3. Horizontal API scaling fixes

SignalR backplane

  • Azure path: replace AddSignalR() with AddSignalR().AddAzureSignalR(connectionString) or .AddStackExchangeRedis(redisConnectionString) in src/PatchHound.Api/Program.cs (line 427)
  • Self-hosted path: use AddStackExchangeRedis with the existing Redis connection string
  • Redis is already registered in DI (DependencyInjection.cs:28); promote it to a required dependency for both paths once the backplane is wired up

Distributed rate limiting

  • Replace System.Threading.RateLimiting.FixedWindowRateLimiter (in-process) with a Redis-backed implementation (e.g. using StackExchange.Redis with a sliding window Lua script, or the RedisRateLimiting library)
  • Self-hosted path: same Redis instance used for the backplane

DB migration race on startup

  • Guard MigrateAsync with a distributed lock before applying migrations
  • Azure path: use an Azure Storage blob lease or a simple SELECT pg_try_advisory_lock(constant) PostgreSQL advisory lock (no extra dependency) to ensure only one replica migrates at a time
  • Both paths can use the PostgreSQL advisory lock approach since Postgres is shared

Affected files:

  • src/PatchHound.Api/Program.cs — lines 427, 431–450, 470–480
  • src/PatchHound.Infrastructure/DependencyInjection.cs — line 27

4. Observability

Add structured telemetry as a first-class concern — required before any production cloud deployment.

--

[Given task]: Can you transcribe the scaling plan word for word, from "Distributed rate limiting" up to and including "the RedisRateLimiting library)"?

[Supplied material]:

--

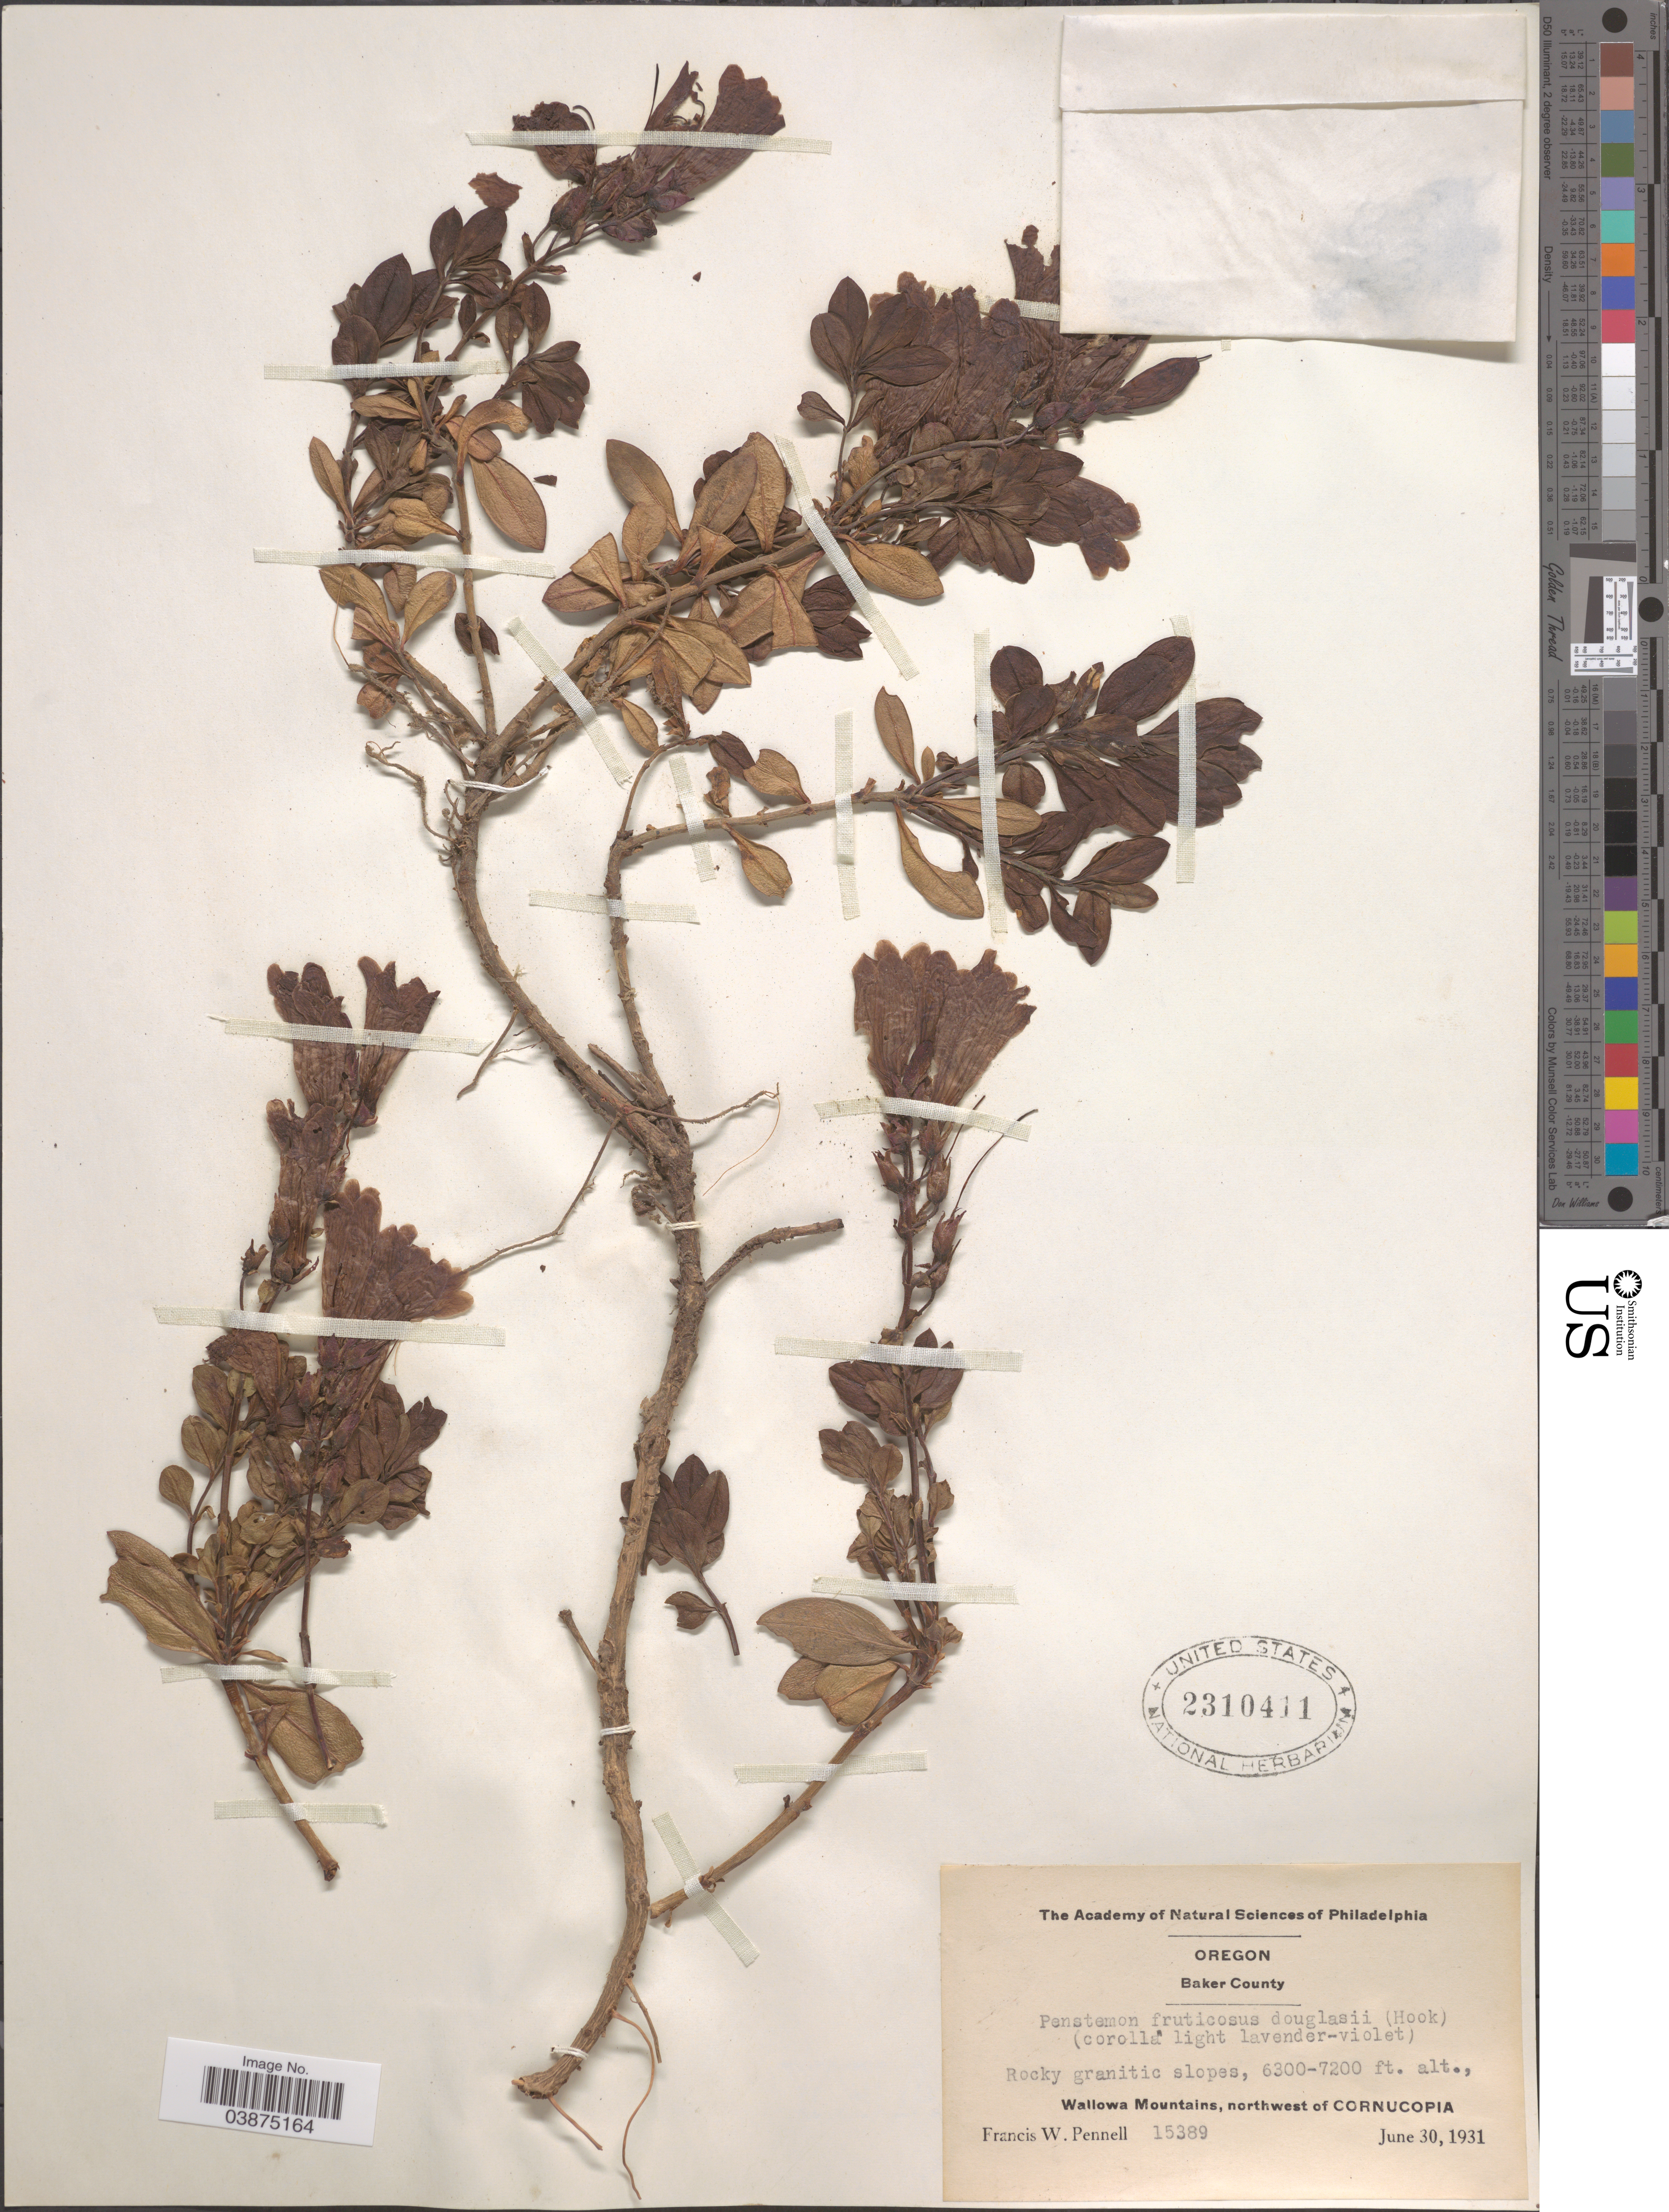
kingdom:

--

[Solution to this problem]:
Distributed rate limiting

  • Replace System.Threading.RateLimiting.FixedWindowRateLimiter (in-process) with a Redis-backed implementation (e.g. using StackExchange.Redis with a sliding window Lua script, or the RedisRateLimiting library)